Task data:
======
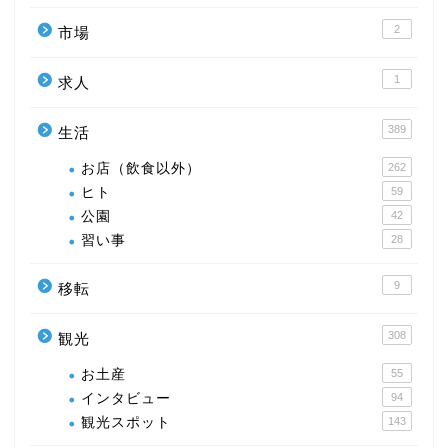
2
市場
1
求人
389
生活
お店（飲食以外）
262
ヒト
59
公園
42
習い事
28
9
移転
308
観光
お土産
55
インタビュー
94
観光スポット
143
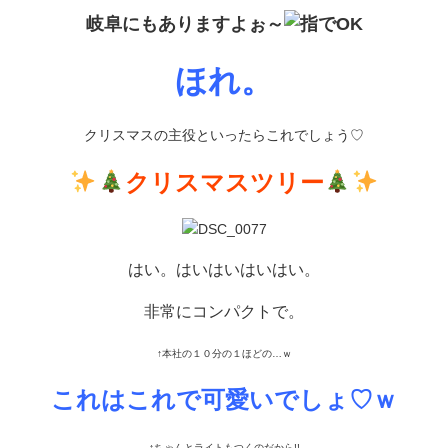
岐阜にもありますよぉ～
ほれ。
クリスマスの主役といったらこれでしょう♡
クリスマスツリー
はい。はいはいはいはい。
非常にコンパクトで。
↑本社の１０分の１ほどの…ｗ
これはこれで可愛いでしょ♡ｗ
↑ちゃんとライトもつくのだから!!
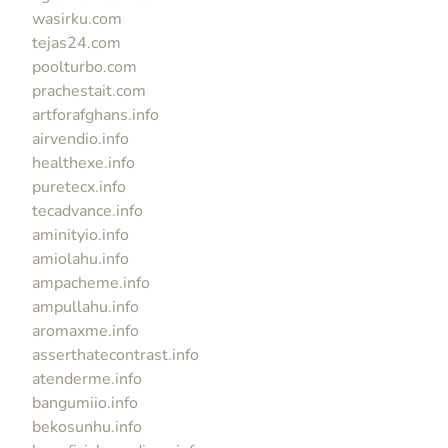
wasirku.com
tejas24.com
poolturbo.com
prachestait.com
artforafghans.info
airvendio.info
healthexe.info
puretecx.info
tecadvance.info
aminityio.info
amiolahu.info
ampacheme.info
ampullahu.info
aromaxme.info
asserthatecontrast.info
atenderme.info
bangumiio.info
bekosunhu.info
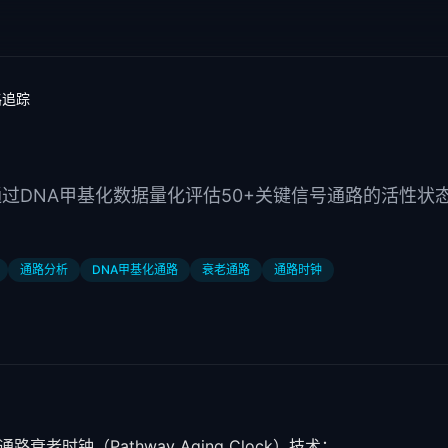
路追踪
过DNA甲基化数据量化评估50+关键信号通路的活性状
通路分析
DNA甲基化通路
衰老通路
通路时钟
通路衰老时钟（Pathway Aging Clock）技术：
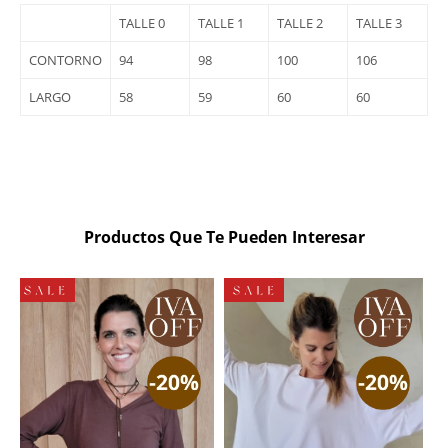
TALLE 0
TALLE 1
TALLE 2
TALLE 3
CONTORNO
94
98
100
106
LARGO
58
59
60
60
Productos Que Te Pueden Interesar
======
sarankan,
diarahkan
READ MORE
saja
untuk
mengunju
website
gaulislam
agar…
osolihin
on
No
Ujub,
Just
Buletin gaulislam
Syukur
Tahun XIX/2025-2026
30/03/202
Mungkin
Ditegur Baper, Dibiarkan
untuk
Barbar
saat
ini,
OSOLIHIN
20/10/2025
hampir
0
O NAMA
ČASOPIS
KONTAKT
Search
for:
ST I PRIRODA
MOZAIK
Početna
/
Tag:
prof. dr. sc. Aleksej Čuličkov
======
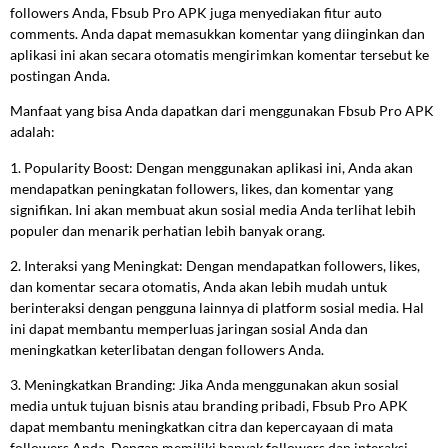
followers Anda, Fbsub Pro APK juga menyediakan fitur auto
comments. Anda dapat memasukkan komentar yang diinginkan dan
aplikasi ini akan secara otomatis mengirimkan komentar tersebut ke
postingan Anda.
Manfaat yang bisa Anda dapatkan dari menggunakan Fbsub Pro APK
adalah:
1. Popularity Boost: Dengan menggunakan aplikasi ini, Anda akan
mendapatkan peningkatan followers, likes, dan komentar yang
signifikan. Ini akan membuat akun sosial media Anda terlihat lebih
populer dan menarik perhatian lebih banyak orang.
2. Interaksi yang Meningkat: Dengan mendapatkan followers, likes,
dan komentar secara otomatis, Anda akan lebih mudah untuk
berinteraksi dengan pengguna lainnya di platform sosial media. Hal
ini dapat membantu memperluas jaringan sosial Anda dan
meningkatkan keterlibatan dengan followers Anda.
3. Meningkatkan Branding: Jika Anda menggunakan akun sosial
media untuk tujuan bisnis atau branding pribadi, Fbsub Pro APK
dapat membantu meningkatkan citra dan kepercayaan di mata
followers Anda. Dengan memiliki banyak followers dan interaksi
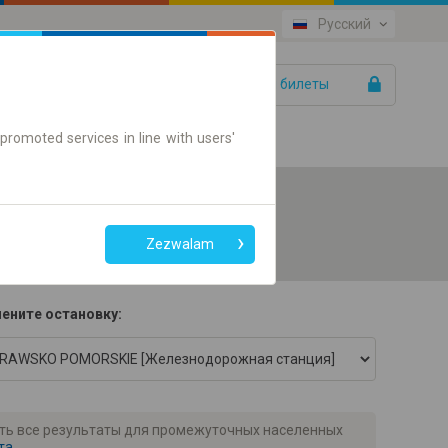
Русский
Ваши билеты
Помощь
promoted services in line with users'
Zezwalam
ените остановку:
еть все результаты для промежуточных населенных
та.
======
Exercise prompt:
Review the preceding data and report every line that includes the string "otomatis".

Task solution:
aplikasi ini akan secara otomatis mengirimkan komentar tersebut ke
dan komentar secara otomatis, Anda akan lebih mudah untuk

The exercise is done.